BUENOS AIRES, DEC. 30 -- President Carlos Menem drew protests today as he made good on his widely criticized promise to pardon military officers who supervised the killing of some 9,000 Argentines and the torture of thousands more during the government's so-called "dirty war" against leftist political opponents in the late 1970s.

Menem announced six presidential decrees freeing Jorge Rafael Videla, Emilio Massera, Roberto Viola, Ramon Camps, Carlos Suarez Mason and several others -- all leaders or high-ranking officials of the military junta that held power from 1976 to 1983 and used its power to attempt to exterminate the far left.

Also released from prison by Menem's decrees was Mario Firmenich, a leader of the Montonero leftist guerrilla group, whose campaign against the state was cited as a justification for the armed forces' crackdown.

This evening, a crowd estimated at 40,000 rallied to protest the pardons.

Menem said he ordered the pardons to hasten "the definitive reconciliation of all the Argentine people." But polls have indicated that the pardons are highly unpopular, and immediate reaction from political leaders was overwhelmingly negative. Menem suffered no great political damage from a similar pardon a year ago, in which he absolved other officers accused or convicted of human-rights crimes. But this time the pardons cover the architects of the "dirty war," men who cannot say they were following orders.
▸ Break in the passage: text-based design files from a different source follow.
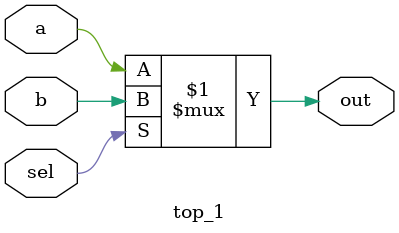
<source format=sv>
module top_1( 
    input a, b, sel,
    output out ); 
	
    assign out  = sel?b:a;
endmodule
</source>
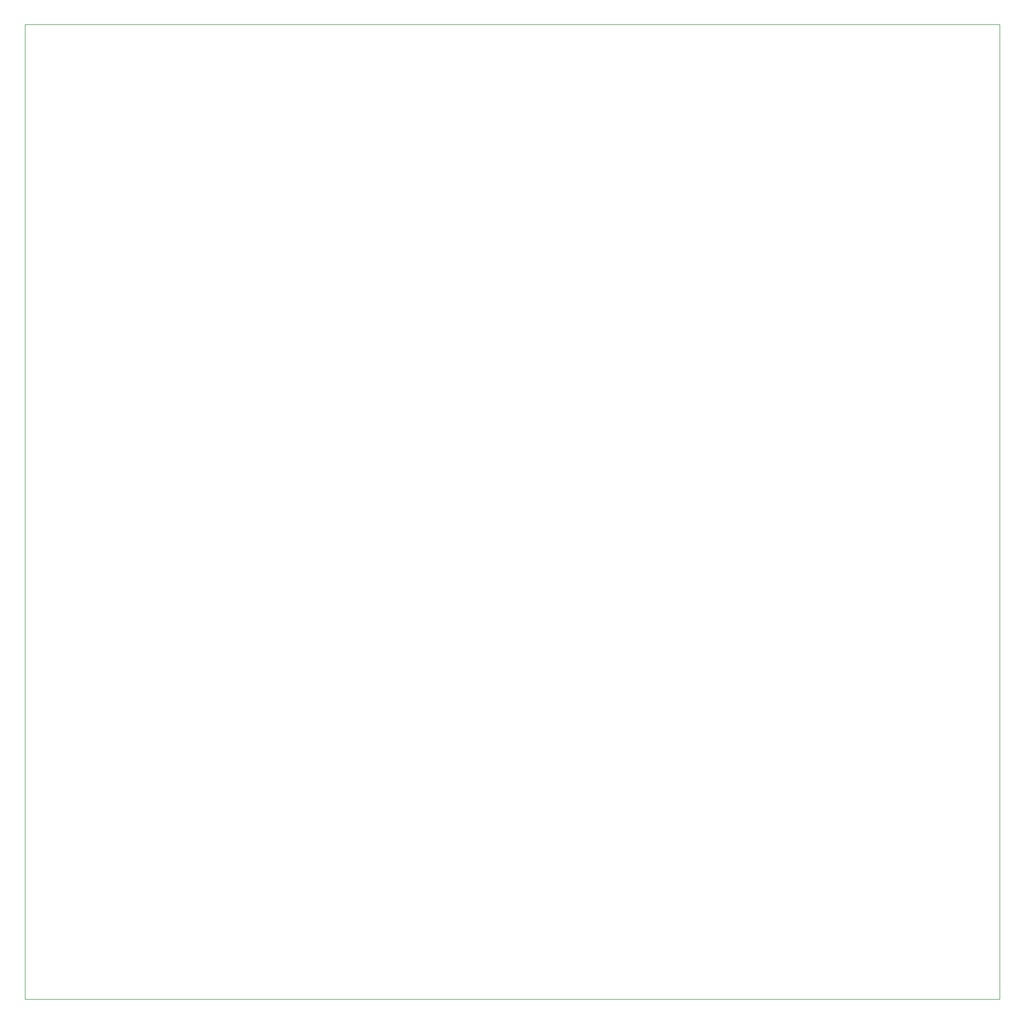
<source format=gm1>
G04 #@! TF.GenerationSoftware,KiCad,Pcbnew,7.0.10*
G04 #@! TF.CreationDate,2024-11-23T11:02:06-08:00*
G04 #@! TF.ProjectId,fieldRadio,6669656c-6452-4616-9469-6f2e6b696361,rev?*
G04 #@! TF.SameCoordinates,Original*
G04 #@! TF.FileFunction,Profile,NP*
%FSLAX46Y46*%
G04 Gerber Fmt 4.6, Leading zero omitted, Abs format (unit mm)*
G04 Created by KiCad (PCBNEW 7.0.10) date 2024-11-23 11:02:06*
%MOMM*%
%LPD*%
G01*
G04 APERTURE LIST*
G04 #@! TA.AperFunction,Profile*
%ADD10C,0.100000*%
G04 #@! TD*
G04 APERTURE END LIST*
D10*
X72250000Y-72000000D02*
X231250000Y-72000000D01*
X231250000Y-231000000D01*
X72250000Y-231000000D01*
X72250000Y-72000000D01*
M02*

</source>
"It is a lie that in order to achieve national unity, society must reconcile itself with crime," said former president Raul Alfonsin, whose administration oversaw the prosecution and sentencing of the junta leaders. "Death and violence are not proper political tools, and crimes committed with political motivation are still crimes."

Menem signed the pardon decrees Saturday but made no official announcement. Shortly before midnight, authorities at the Magdalena prison quietly began releasing their most famous inmates.

Videla, the army commander who led the 1976 coup overthrowing the hapless civilian regime led by Isabel Peron, had been serving a life sentence. Today, after his release, he went to Mass -- with reporters trailing behind -- and released an open letter to the current army chief of staff in which he called for "the revindication of the army and the restoration of military honor."

Viola, who succeeded Videla as head of the army and had been serving a 16-year term, said he wanted to spend the next few days with his family before making any public statements.

Firmenich, the Montonero leader, was spotted by reporters as he left the Villa Devoto prison near here. He led them on a high-speed chase through the city before finally making his getaway.

The mid-1970s was a time of great fear in Argentina. Isabel Peron's administration was collapsing and the Montoneros and other leftist groups were staging spectacular assassinations and kidnappings. Many Argentines welcomed the 1976 coup and gladly averted their eyes while the military went about ensuring that any leftist threat was eliminated.

Suspected leftists were pulled off the streets or out of their homes, never to be seen again. Some faced firing squads. Others were tortured to death in places like the Naval Mechanics School, their bodies loaded into helicopters to be dumped in the Plata River.

Camps, a former Buenos Aires police chief, and Suarez Mason, former commander of the First Army Corps, were major implementers of the junta's policies. Of the 9,000 Argentines believed killed, more than half were taken into custody in Suarez Mason's jurisdiction.

After democracy returned to Argentina in 1983, the new civilian government conducted Nuremberg-style investigations and trials. The first official testimony heard publicly from a victim was that of Adriana Calvo de Laborde, a physics professor at the University of La Plata. Today, the left-leaning daily Pagina 12 reprinted portions of her stunning account. Seven months' pregnant, she was dragged from her house and kept blindfolded in an interrogation center for a month, along with other prisoners, whose screams kept her awake. When she went into labor, her guards finally agreed to take her to a hospital, but she ended up giving birth to her daughter -- unassisted -- in the back of a moving car.

Her interrogators never told her why she had been arrested, although they did ask questions about a friend of her husband, who had visited Chile during the period when the Socialist Salvador Allende was president. "I honestly do not think even they knew why I was being held," she said of the men who asked her questions.

The pardons are meant to cool simmering resentment within the armed forces over the way the military was treated after democracy returned. There have been four military uprisings -- the most recent less than a month ago -- in which rebel officers' demands centered at least partly on the desire for vindication.